**What to work on:** The answer must consist of each line of the records below that contains the string "России".

**Data listing:**
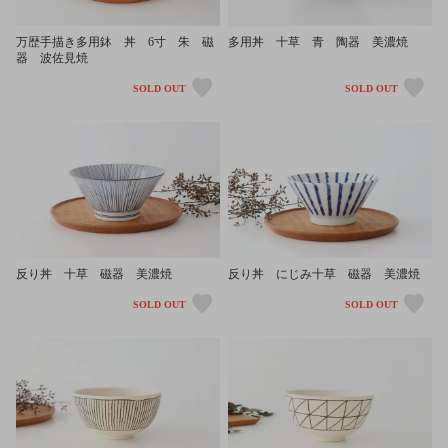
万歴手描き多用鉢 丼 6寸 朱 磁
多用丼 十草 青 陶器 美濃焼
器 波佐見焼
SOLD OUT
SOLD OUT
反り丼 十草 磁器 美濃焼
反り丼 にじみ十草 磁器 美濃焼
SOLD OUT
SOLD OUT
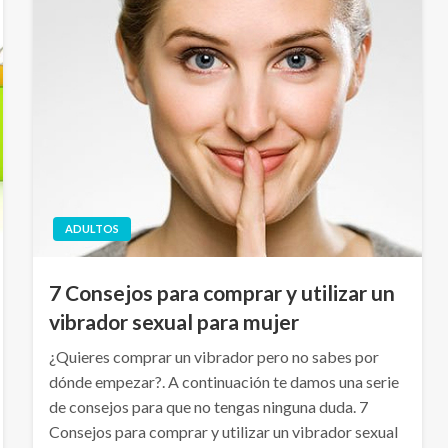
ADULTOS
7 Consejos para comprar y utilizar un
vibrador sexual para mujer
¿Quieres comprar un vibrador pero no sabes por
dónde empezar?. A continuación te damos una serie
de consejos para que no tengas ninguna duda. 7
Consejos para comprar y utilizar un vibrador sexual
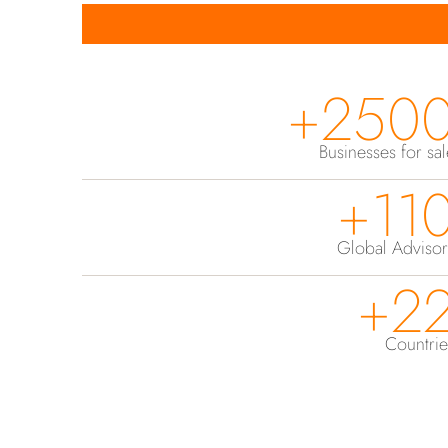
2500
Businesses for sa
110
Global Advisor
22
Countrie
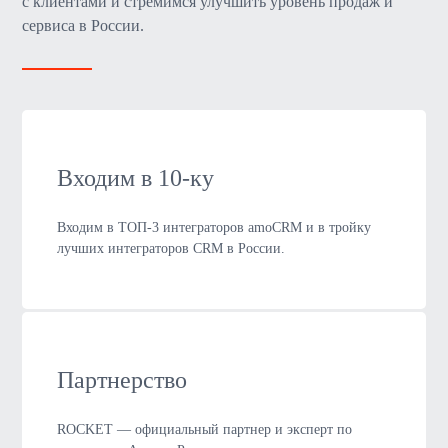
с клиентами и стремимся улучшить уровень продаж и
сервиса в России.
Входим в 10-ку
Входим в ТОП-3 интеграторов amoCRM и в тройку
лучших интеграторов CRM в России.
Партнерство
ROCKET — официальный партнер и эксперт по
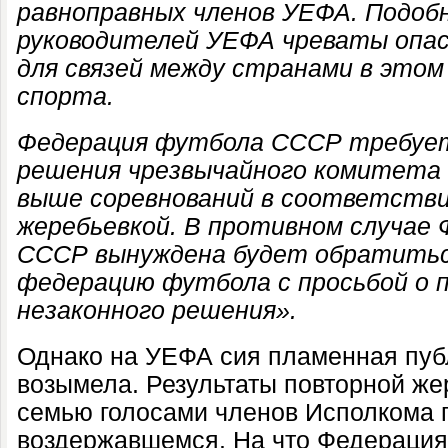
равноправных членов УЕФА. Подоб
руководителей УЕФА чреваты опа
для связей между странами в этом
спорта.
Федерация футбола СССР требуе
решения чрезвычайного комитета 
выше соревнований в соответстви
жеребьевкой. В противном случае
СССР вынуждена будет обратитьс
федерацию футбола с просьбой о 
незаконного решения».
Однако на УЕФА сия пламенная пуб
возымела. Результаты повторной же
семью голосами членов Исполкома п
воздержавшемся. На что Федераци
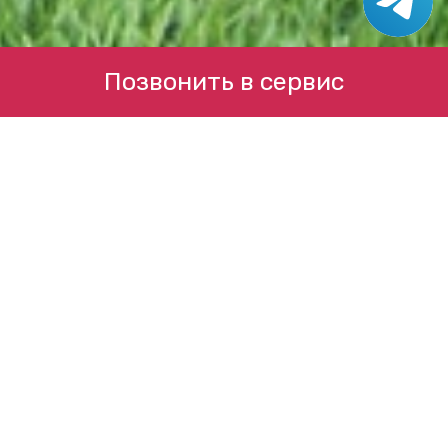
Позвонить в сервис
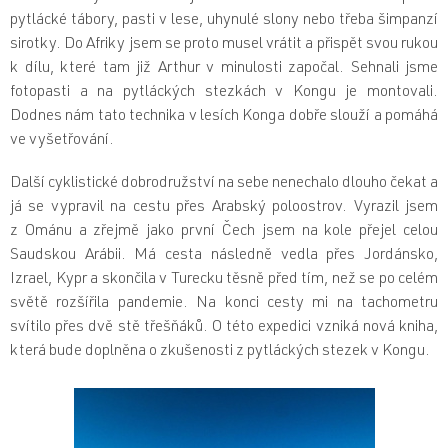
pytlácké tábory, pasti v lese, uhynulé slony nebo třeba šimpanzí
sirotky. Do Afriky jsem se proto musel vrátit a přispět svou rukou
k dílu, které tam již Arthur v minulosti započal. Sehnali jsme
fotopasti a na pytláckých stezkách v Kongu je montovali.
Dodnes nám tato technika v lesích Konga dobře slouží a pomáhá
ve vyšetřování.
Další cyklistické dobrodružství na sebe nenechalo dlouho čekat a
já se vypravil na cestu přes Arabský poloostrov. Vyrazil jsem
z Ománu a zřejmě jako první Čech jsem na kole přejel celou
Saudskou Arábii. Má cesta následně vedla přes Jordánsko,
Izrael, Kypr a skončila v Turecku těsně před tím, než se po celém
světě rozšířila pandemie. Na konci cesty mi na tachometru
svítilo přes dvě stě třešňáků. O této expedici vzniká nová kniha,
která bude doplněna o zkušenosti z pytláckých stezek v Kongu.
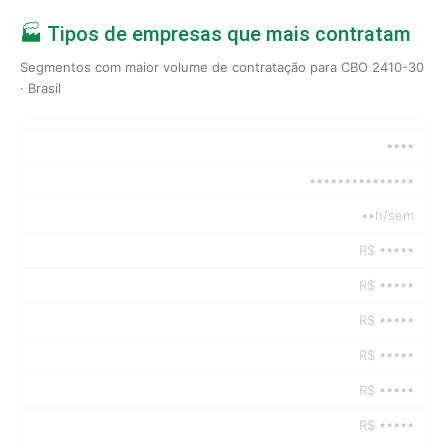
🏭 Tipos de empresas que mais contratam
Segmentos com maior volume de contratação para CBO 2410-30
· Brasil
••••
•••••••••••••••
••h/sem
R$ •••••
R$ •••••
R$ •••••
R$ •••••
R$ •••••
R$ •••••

**Worked solution:**
сервиса в России.
лучших интеграторов CRM в России.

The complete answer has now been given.